Crollo Tomori: le tre ragioni per cui ha perso il Milan. E a gennaio…

Il centrale inglese sta vivendo una stagione complicatissima: ha perso il posto e ora può partire
Roberto Bozzo

Il centrale inglese sta vivendo una stagione complicatissima: ha perso il posto e ora può partire

È scomparso Fikayo Tomori. Negli ultimi due mesi e mezzo di stagione il difensore del Milan si è limitato a un ruolo da fugace comparsa nelle gare dei rossoneri, diventando di fatto quasi un peso all’interno della rosa di Fonseca nel rapporto tra costi e minuti giocati. Un quarto d’ora scarso è il bottino che il centrale ha messo insieme dalla sosta di ottobre a oggi in Serie A, pur giocando poi con sufficiente regolarità nelle coppe. Ma come si è arrivati a una situazione simile? Sono tre le ragioni che hanno fatto crollare il centrale inglese nelle gerarchie rossonere.

La serataccia di Firenze

Impossibile non partire dall’ultima gara giocata per intero in campionato, quella del 6 ottobre scorso con il Milan impegnato a Firenze contro la Fiorentina.
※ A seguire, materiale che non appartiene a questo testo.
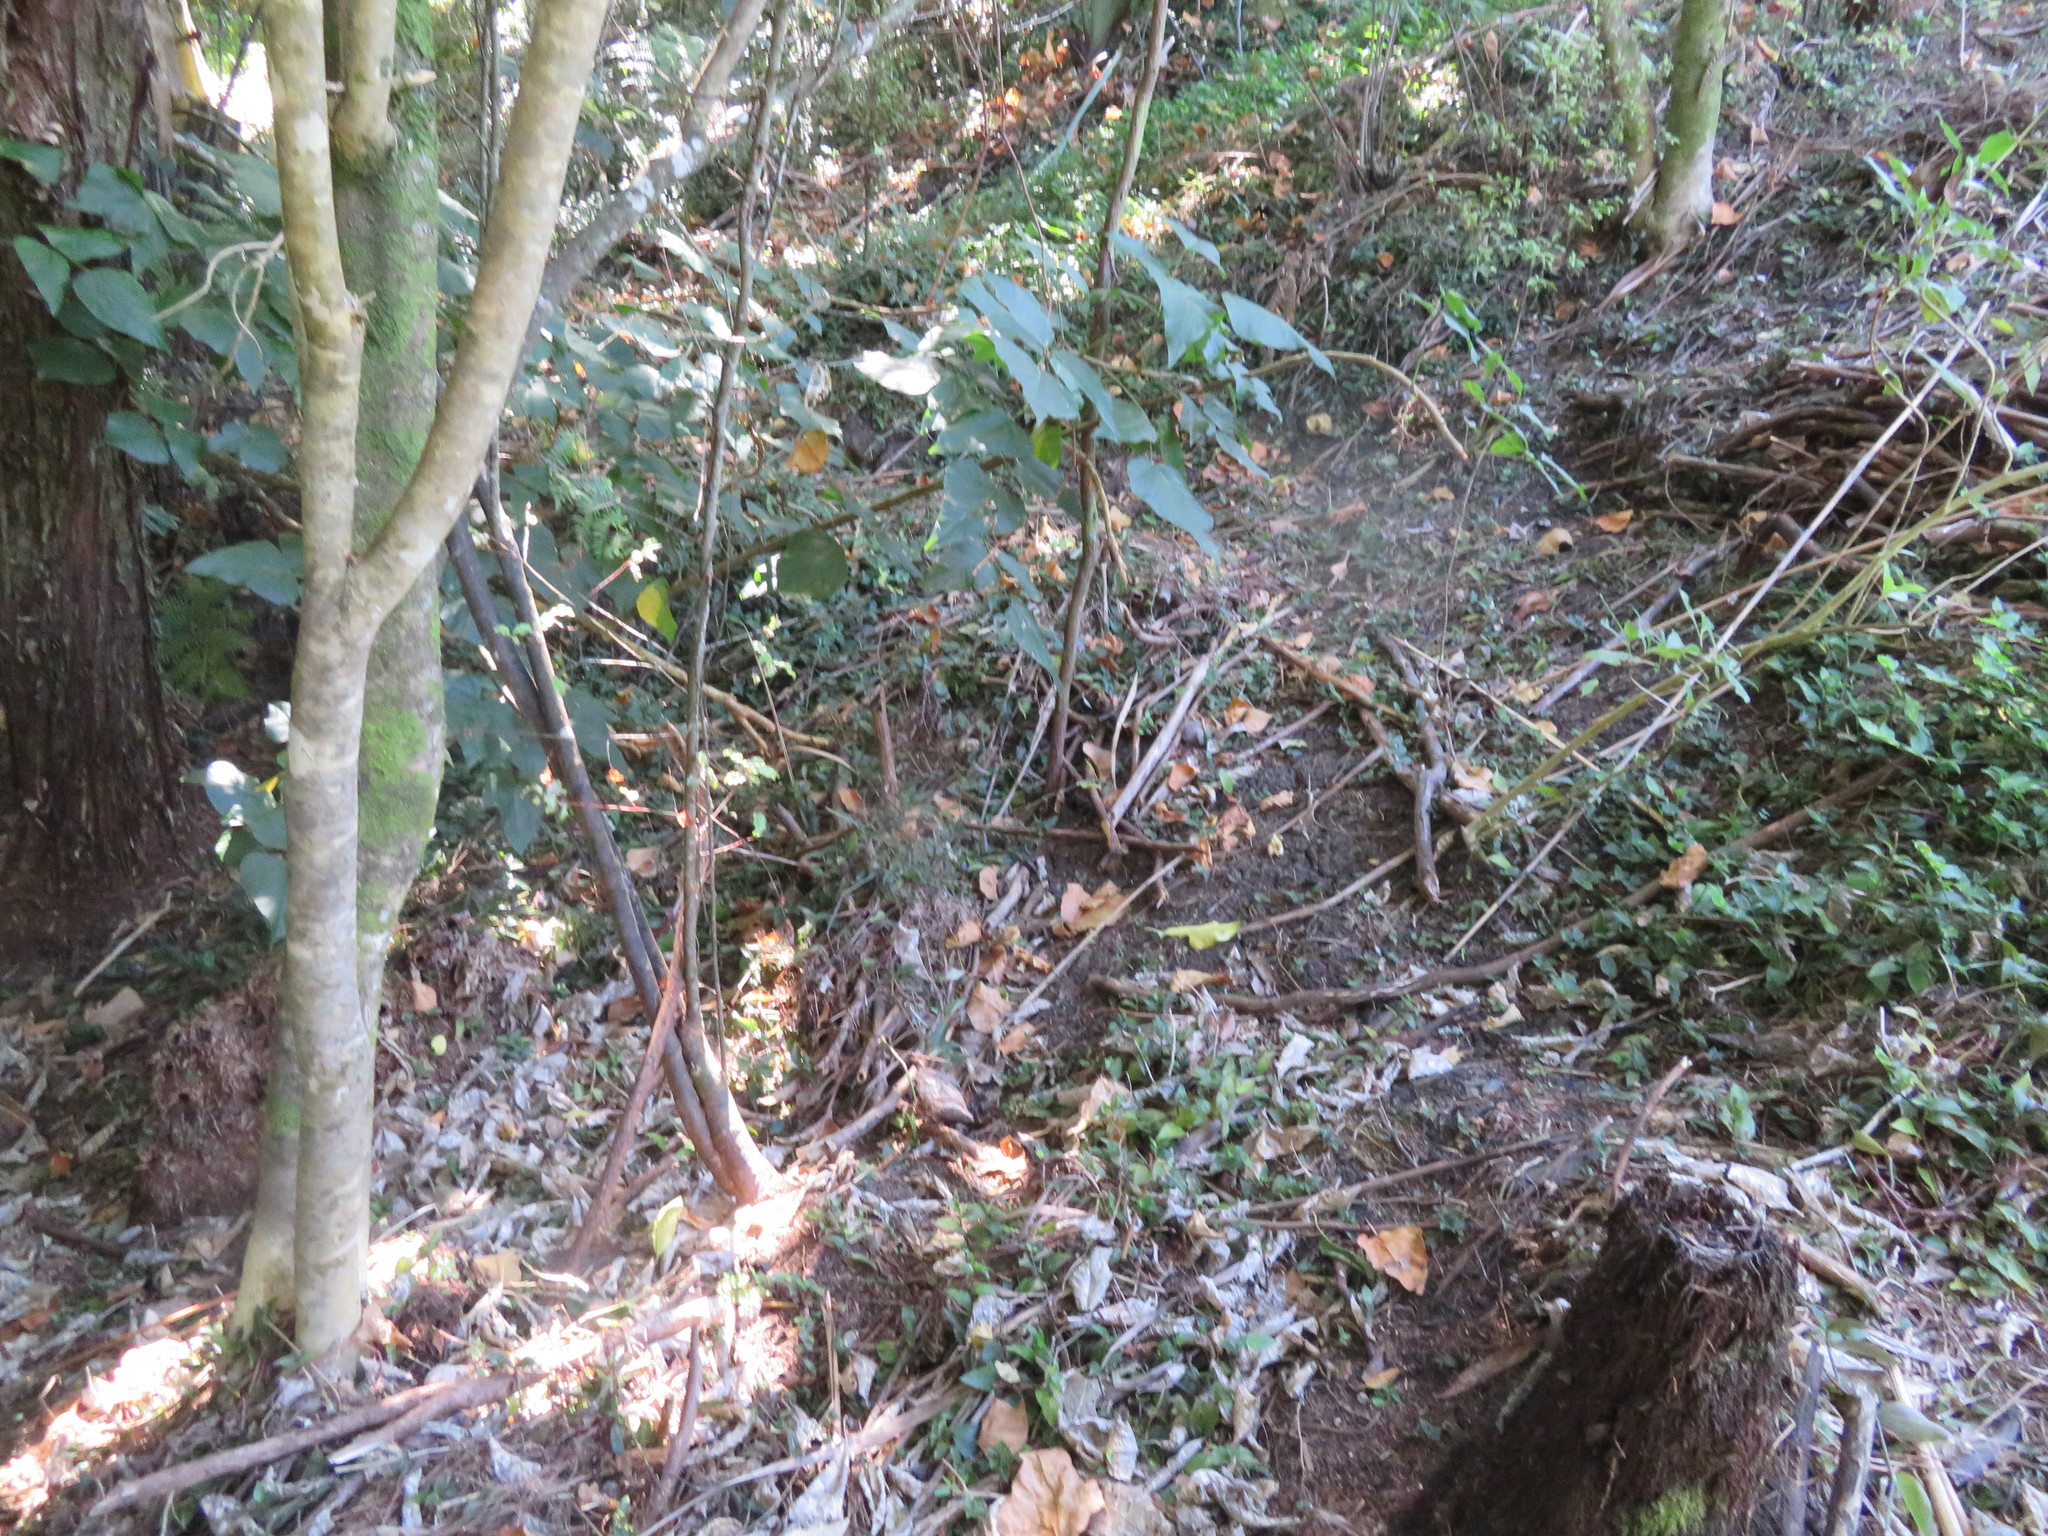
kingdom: Plantae
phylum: Tracheophyta
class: Liliopsida
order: Commelinales
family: Commelinaceae
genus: Tradescantia
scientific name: Tradescantia fluminensis
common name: Wandering-jew
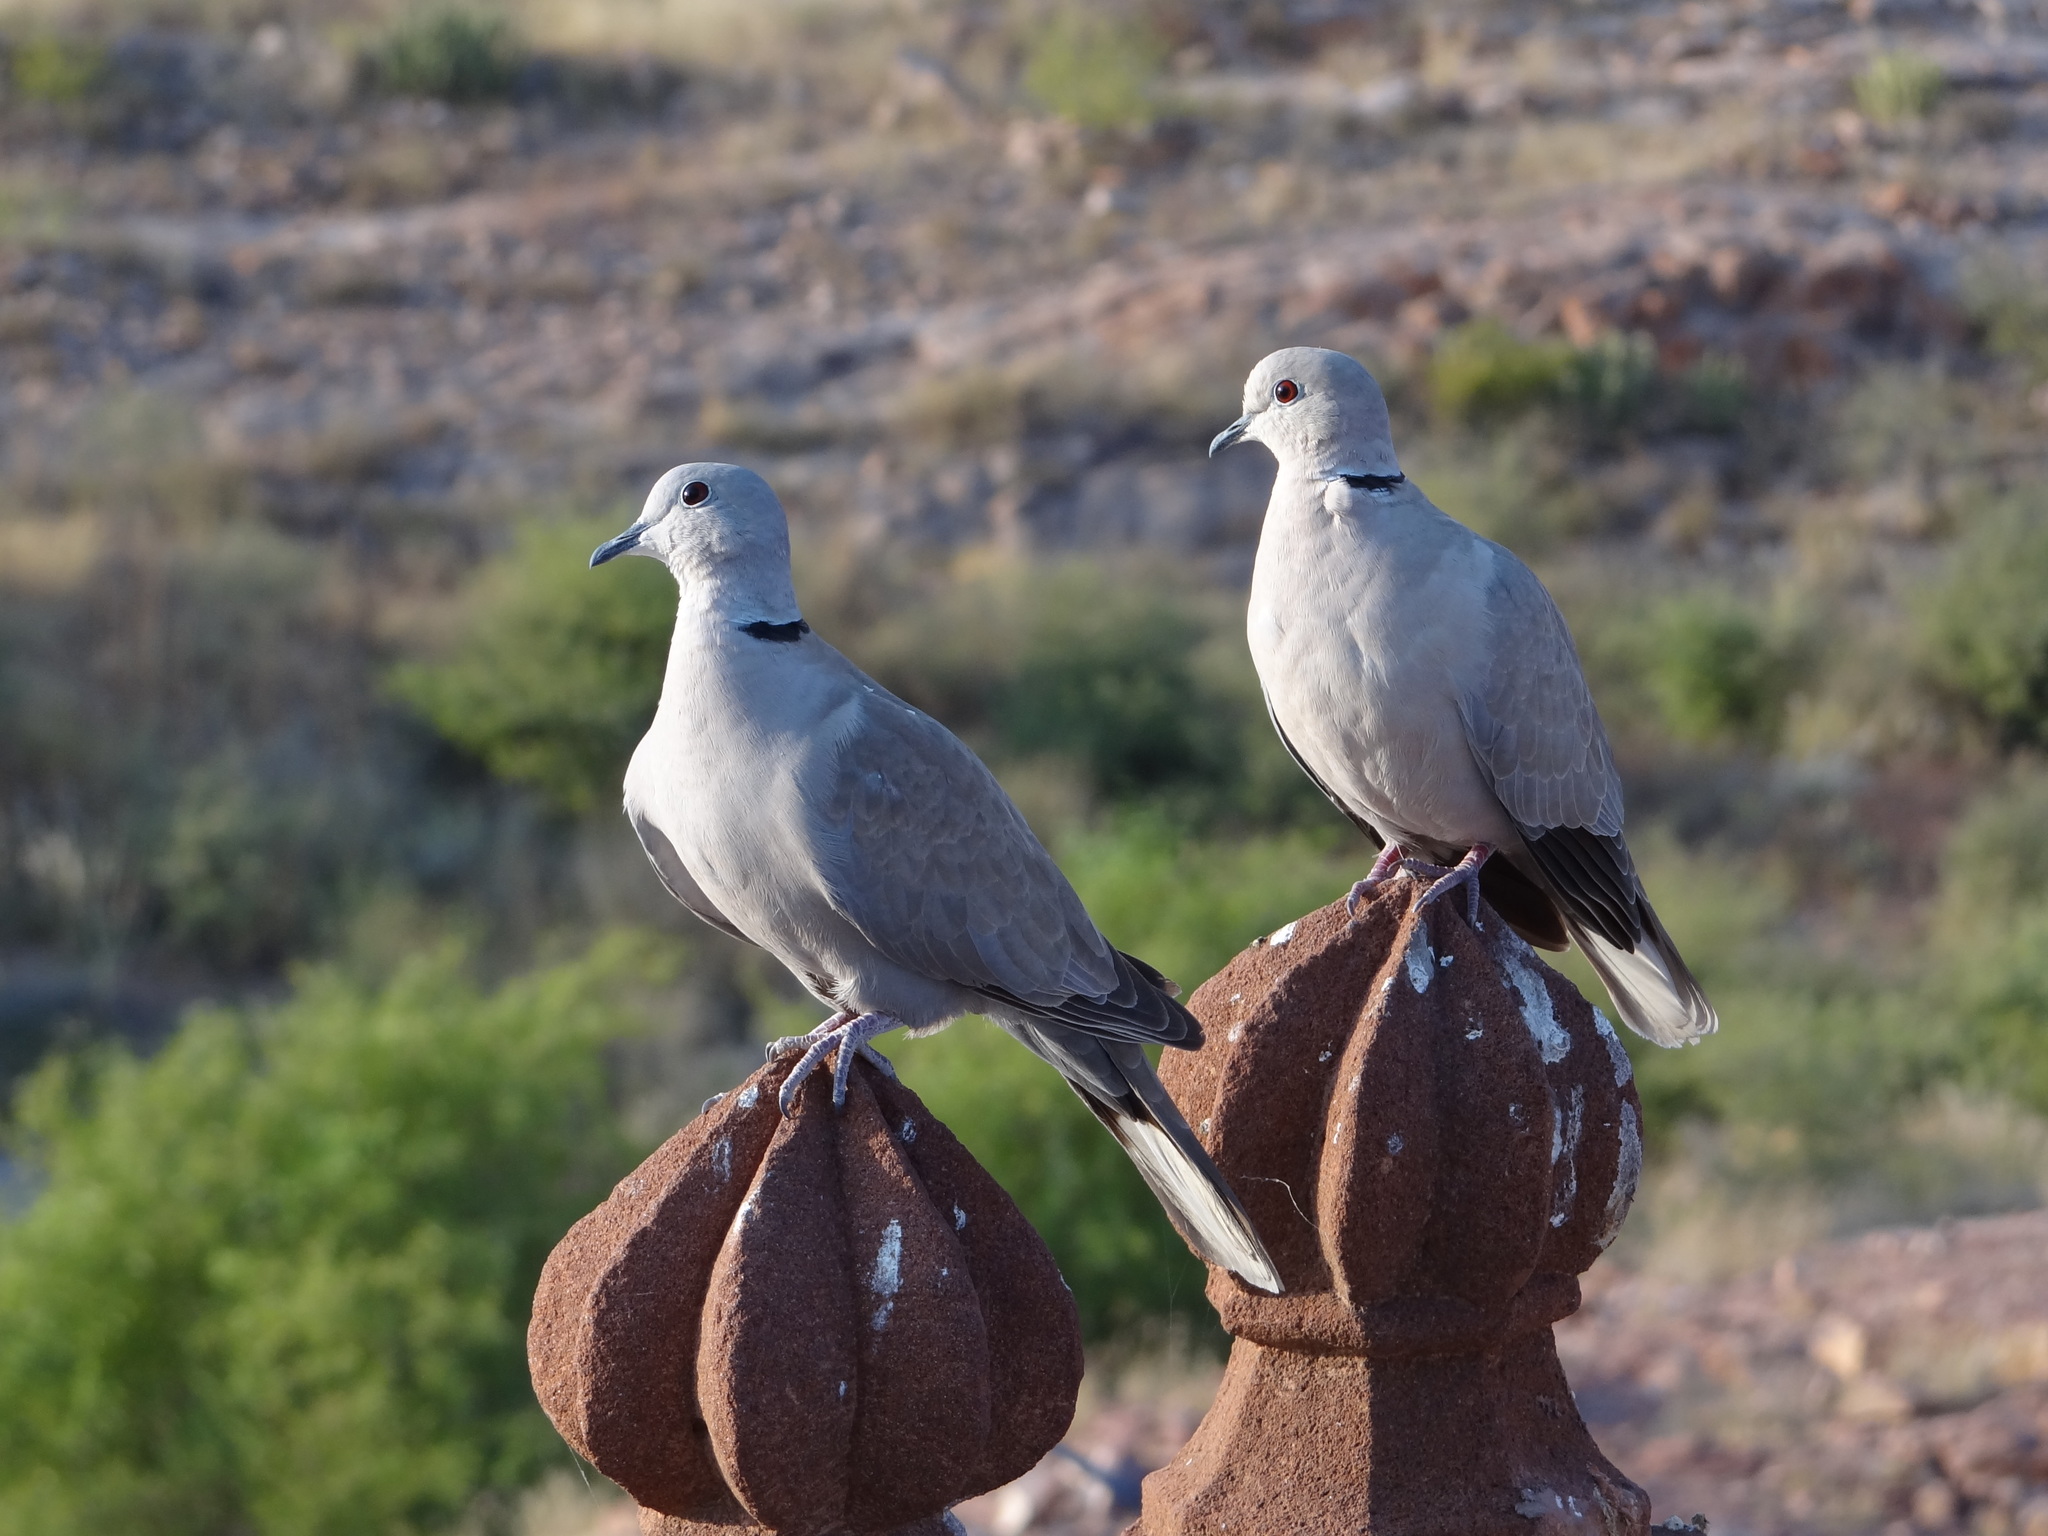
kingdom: Animalia
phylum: Chordata
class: Aves
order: Columbiformes
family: Columbidae
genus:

Fino ad allora Tomori era un titolare indiscusso, ma quella sera qualcosa si è rotto con Fonseca. È proprio il centrale inglese che passa il pallone del secondo rigore ad Abraham, dopo l’errore di Theo Hernandez sul primo penalty. La palla sarebbe però toccata a Pulisic, tenuto a distanza dalla punta inglese. Non solo la leggerezza sul tiro dagli undici metri: per Tomori arriva poi anche l’errore sul rilancio di De Gea che permette a Gudmundsson di segnare il 2-1 della Fiorentina. Serata horror per l’inglese, ma non basta questo a spiegare gli ultimi due mesi e mezzo.

La concorrenza

A mettere il carico su una situazione di per sé già complessa è arrivato il super rendimento di Matteo Gabbia, protagonista di una stagione quasi perfetta. Al suo fianco si sta ben comportando anche Malick Thiaw, per una coppia che ha di fatto tolto il posto a quella composta da Tomori stesso e da Pavlovic, altro desaparecido della difesa del Milan. L’attuale coppia scelta da Fonseca ha subito appena due gol nelle ultime cinque partite, tutti a Bergamo contro l’Atalanta. Difficile pensare di togliere il posto a chi ha numeri simili.

Il rendimento

Difficile a maggior ragione se poi, al di là della pessima parentesi con la Fiorentina, si guarda al rendimento generale di Tomori. Il centrale del Milan ha fatto fatica in Europa contro Liverpool e Bayer Leverkusen, sia in impostazione che nella marcatura sulla punta avversaria. Da qui il poco entusiasmo di Fonseca, che di fatto lo ha sempre tenuto fuori nelle gare importanti. Sono 1087 i minuti giocati in stagione da Tomori, durante i quali sono arrivati ben diciannove gol: uno ogni 57 minuti. Con Pavlovic in campo il dato sale a uno ogni 62 minuti, con Thiaw arriva a 99 minuti e con Gabbia addirittura a 132 minuti: ancora una volta, parlano i numeri. E a gennaio con questi presupposti una cessione è tutt’altro che fantamercato.